7月2日、NETは「ワールドプロレスリング」を毎週水曜午後9時から1時間枠でスタートさせ、1団体2局放映という異様な事態を招く。団体に亀裂が生じたのは当然の成り行きだった。馬場、坂口に与する日テレ派と猪木のNET派である。猪木を擁護したのは遠藤幸吉、ユセフ・トルコの日本プロレス両取締役だった。
③の史上最強といわれた馬場・猪木組のインター・タッグ王座転落は、2人(BI砲)の完全な決別を意味した。猪木の日プロ最後の試合である。言ってみれば、日プロ崩壊を暗示するインター・タッグ決戦だったといえる。
ここで特筆すべきは、猪木の日プロ追放劇につながる猪木派によるクーデター未遂事件が表面化したことだ。
猪木は11月、日プロの放漫経営とフロントの腐敗を批判し、経営健全化策を提言した。馬場も「会社がよくなるなら……」と最初は賛成していたらしい。上田馬之助ら選手会も猪木の改革案に賛同していた。
しかし、猪木が会社の不正をチェックするためと、自分の後援会長である税理士、木村昭政を使って、会社の経理帳簿を持ち出した。馬場は、この猪木らの荒っぽい行動に不信感を抱き、上田の口から猪木側の内情を知らされるに及び、「これは危険だ、会社の乗っ取りじゃないか」と見なし、猪木と別行動を取ることになる。
日プロが猪木を「会社の乗っ取りを策した」として除名処分したのは12月13日だ。インター・タッグ決戦の6日後のことである。選手会長であった馬場は、この猪木追放騒動の責任をとって選手会長を辞任している。代って大木金太郎が選手会長代行になった。
④の旗揚げ戦と⑤の世界最強タッグ戦、⑥のストロング小林戦については、多くの出版物で書き尽くされているので省略させて頂く。
⑦の試合については、次のような経緯がある。
猪木が東プロの旗揚げに参加した際、日プロは打倒猪木のために〝柔道日本一〟の坂口をスカウトしたといわれる。そして、猪木が新日本を旗揚げした時、日プロのエースになった坂口に対し「坂口なら片手で3分だ」と挑発している。お互い意識しないといったらウソになる。猪木は3月、ストロング小林との一騎打ちに勝ち、日本人対決を興行の軸にするという、プロモーターとしての意気込みもあった。
剛の坂口はアトミックドロップ、得意のスリーパーホールドで猪木を追い詰める。猪木はバックドロップ、コブラツイストで坂口をゆさぶる。125キロの坂口が手四つ(両手の力比べ)で押し潰しに出た時に、猪木が額をキャンバスにめり込ませ、ブリッジで耐えたシーンは圧巻だった。小林を1発で沈めたジャーマン・スープレックスと同じ見事なブリッジだ。しかし、坂口に粘られ、勝負は30分フルタイム戦って決着つかず、時間切れの引き分け。超満員の館内から一瞬、タメ息ともつかぬどよめきが起こった。小林戦と並ぶ猪木の日本人対決ベストバウトだ。

- **一覧**:

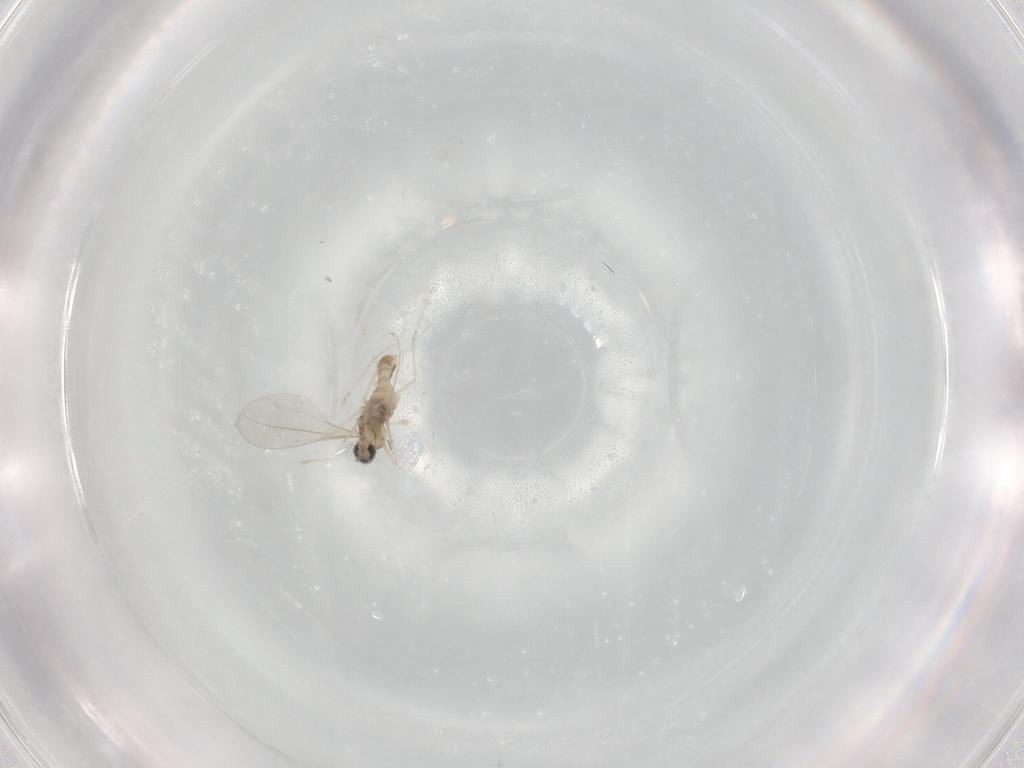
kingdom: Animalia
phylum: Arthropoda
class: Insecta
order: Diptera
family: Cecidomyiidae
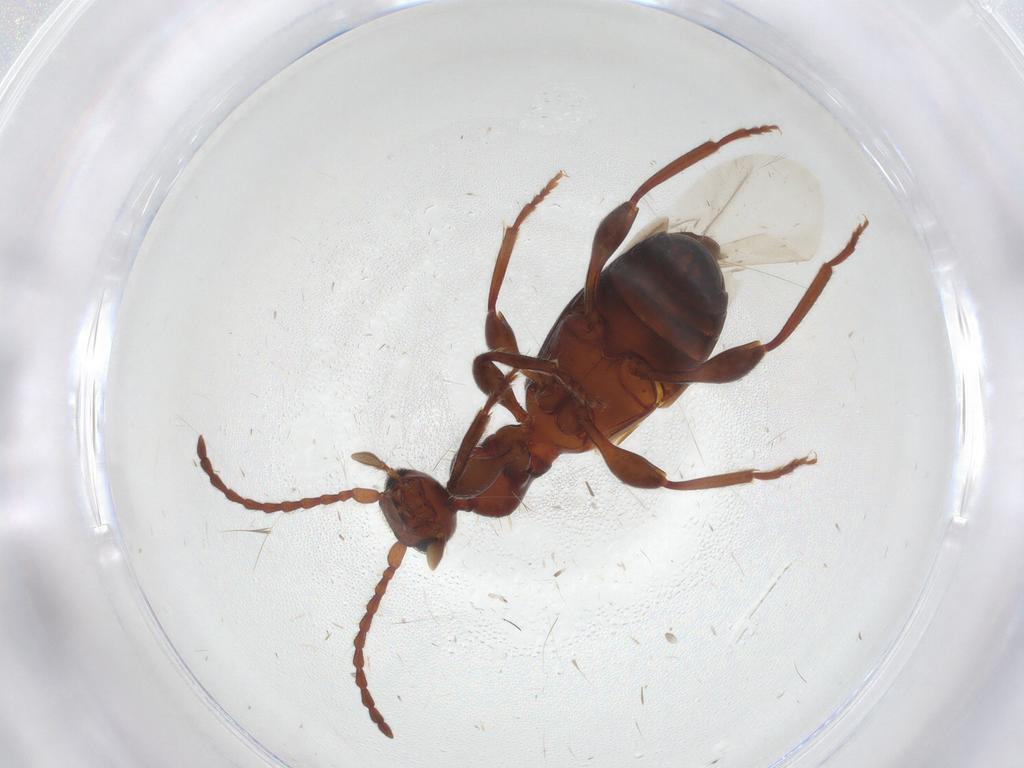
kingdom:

==

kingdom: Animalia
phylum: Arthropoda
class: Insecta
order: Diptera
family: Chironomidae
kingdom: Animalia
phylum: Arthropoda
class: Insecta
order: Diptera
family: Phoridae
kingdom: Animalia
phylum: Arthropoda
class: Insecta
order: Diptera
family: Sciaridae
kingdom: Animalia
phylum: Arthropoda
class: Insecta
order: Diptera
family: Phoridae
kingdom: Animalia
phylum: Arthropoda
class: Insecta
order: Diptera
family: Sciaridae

- **課題**:
• A. 猪木をめぐる文章に出てくる日付を、月だけのものも含めてすべて、出てくる順に挙げよ。
• B. 猪木をめぐる文章を、最後の文の後から書き継げ。

- **解答**:
• A. 7月2日、11月、12月13日、3月

• B.
⑧のルスカ戦は、猪木の異種格闘技戦の出発点となった試合である。〝武道の殿堂〟でプロレス対柔道という世紀の一戦、これほど刺激的なイベントはない。相手はミュンヘン五輪柔道2階級制覇の〝オランダの赤鬼〟ウィレム・ルスカである。こいつは強い、金看板に偽りはなかった。
柔道着のルスカは猪木を投げ技で翻弄、そして腕ひしぎ逆十字固めを決める。さらに送り襟絞めとたたみかけた。粘る猪木はコブラツイストで反撃、チョップの連発で序盤の劣勢を挽回する。
すると、どうだ。ルスカは道着を脱ぎ捨てた。オウッ!! 見事な上半身だ。裸になったルスカは、ギリシャ彫刻のアポロ像のようだ。競泳選手に筋肉の鎧をつけたようなナチュラルな男性美である。
ルスカの裸絞めに苦しめられていた猪木が、ドロップキックの奇襲に出た。ここからチャンスをつかんだ猪木は、バックドロップの3連発でルスカをキャンバスにはわせた。猪木は20分35秒、戦慄のTKO勝ちで、他流試合のスタートを飾った。
ここで猪木が失敗していれば、次のモハメド・アリとの異種格闘技戦がどう転んでいたかわからない。このルスカ戦こそアントニオ猪木の真骨頂、ベストマッチだった。
⑨のモハメド・アリとの世紀の一戦は、アントニオ猪木のその後の半生を決定付けた。〝鉄人〟ルー・テーズに「一度会ったら忘れられない顔」と言われた男は、アリに「ペリカン野郎」と呼ばれたことによって、世界に喧伝された。これは大きかった。
アリのファイトマネーが約18億円、猪木が約9億円、NETのテレビ放映料が約1億5000万円と、空前の興行スケールである。ちなみに最前列ロイヤル席は30万円という破格の料金だった。
もっとも、格闘技世界一決定戦と銘打ったこの試合(3分15R)は、プロレスのヒジ、ヒザ、頭による打撃技禁止というルールで興味が半減。しかも両者に決定的なポイントがなく、引き分けに終わった。試合後、〝世紀の茶番〟とか〝世紀の凡戦〟と酷評されたものだ。
しかし、アリ効果は絶大であった。スーパースター、モハメド・アリを新日本のリングにあげたことによって、〝世界の猪木〟として売り出すことになった。衛星放送、クローズド・サーキットで知名度を得たことは、プロレス&総合格闘技の海外進出に強力な武器となった。
もっとも、「絶対やれっこない」といわれたアリ戦を可能にしたリスクは、あまりにも大きかった。新日本が背負った負債は十数億円だったといわれる。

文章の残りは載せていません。